By Deepali Jain:
“If a man slaps a woman, it is the former who is cursed for being insensitive and if a woman slaps a man, it is immediately assumed that he must have committed another hideous crime to deserve this” — this is what a very thought-provoking dialogue from an equally thought-provoking Bollywood movie ‘Aitraaz’ translates to. It instantly swayed my thoughts towards this much prevalent although less recognized issue of domestic violence against men. Our mind has been programmed to blame the man in any kind of physical or emotional abuse involving the two sexes. Although numerous surveys have unquestionably concluded that men are very often the victims of domestic violence, the mere thought of the male member of the family being tortured by the female one in this ‘male-dominated’ society cannot be processed by our brain freely.
Let us try to comprehend why such a huge yet unattended bias has emerged in the society. For the past hundreds of years, men have been synonymous to being the stronger sex while women have been considered the more submissive ones. Cinema and other popular forms of media have shown undeniable consistency in their inclination towards the idea of males harassing the females, because that is readily digested by the audience — gradually this has evolved into a vicious circle. Any movie scene where the wife is yelling at her husband, asking him to wash or cook — while the latter portrays a helpless expression, is instinctively expected to make the viewers laugh uncontrollably.
Those men who manage to muster the courage to report such crimes are ridiculed by the society, ruling out even the bleak possibility of offering sympathy. Also, the justice system fails to appropriately address or support their side of the story. With probably a few exceptions, the law enforcement officers believe that males can easily subdue the females, break from any oppressing relationship and hence, they do not consider this aforementioned crime ‘serious’ enough to spend their time or resources. Consequently, lesser and lesser number of men give their voice to such stifling acts which in turns compels everyone to believe that these do not exist in real world. To worsen this current pattern, there are few shelters or NGOs that choose to work for this cause, which apparently seems to be too amusing to be real.

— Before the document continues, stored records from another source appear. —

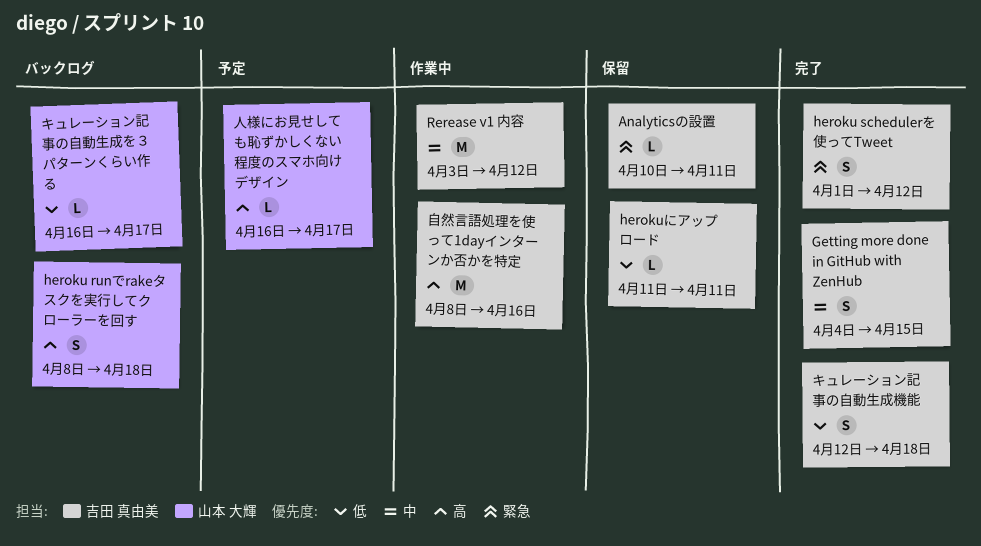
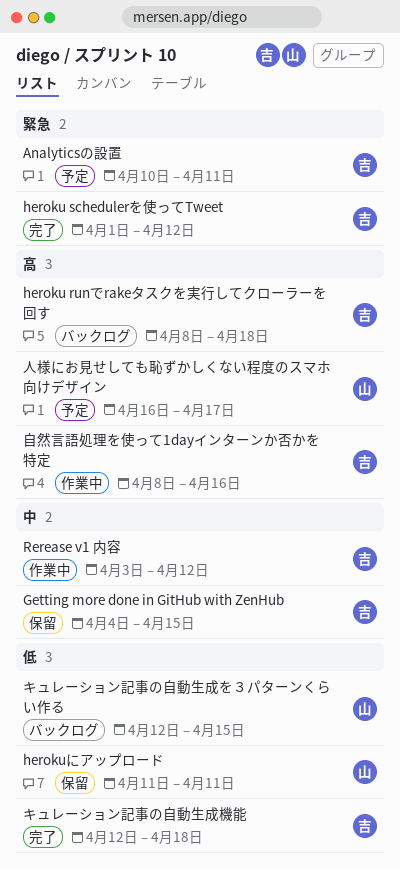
Analyticsの設置, status: 保留 -> 予定
Getting more done in GitHub with ZenHub, status: 完了 -> 保留
heroku runでrakeタスクを実行してクローラーを回す, owner: 山本 大輝 -> 吉田 真由美
herokuにアップロード, owner: 吉田 真由美 -> 山本 大輝
キュレーション記事の自動生成を３パターンくらい作る, start: Apr 16 -> Apr 12
キュレーション記事の自動生成を３パターンくらい作る, due: Apr 17 -> Apr 15

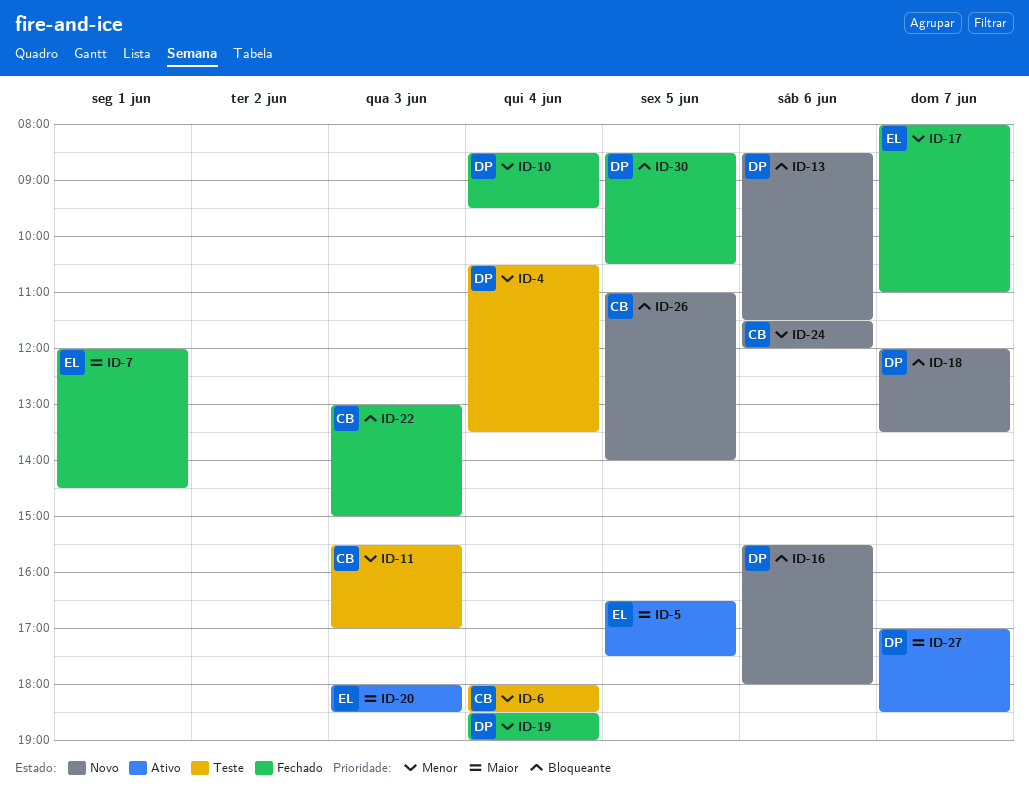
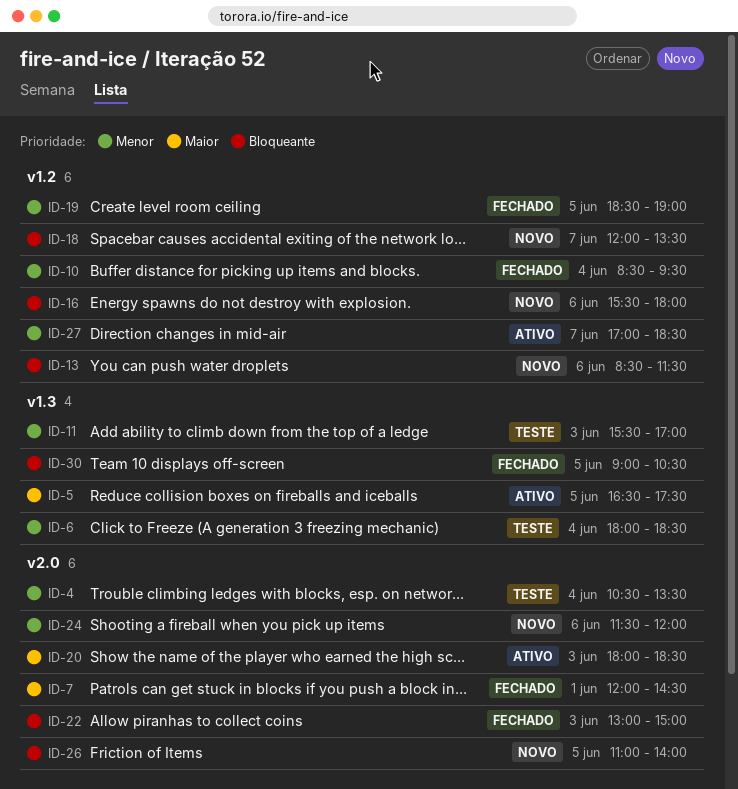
ID-17: present -> none
ID-19, day: Jun 4 -> Jun 5
ID-27, priority: Maior -> Menor
ID-30, begins: 08:30 -> 09:00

Yes, I agree that the cases accusing men for domestic violence outnumber those with women facing the charges. This is a relative analysis but when we talk of absolute numbers; such misconduct cannot be ignored or mocked at. When each one of us change our nonchalant attitude towards this issue, start accepting this possible harsh reality and promises to commiserate with the next ‘dude in distress’ we come across, we will open the doors to a sound future which guarantees equality for everyone.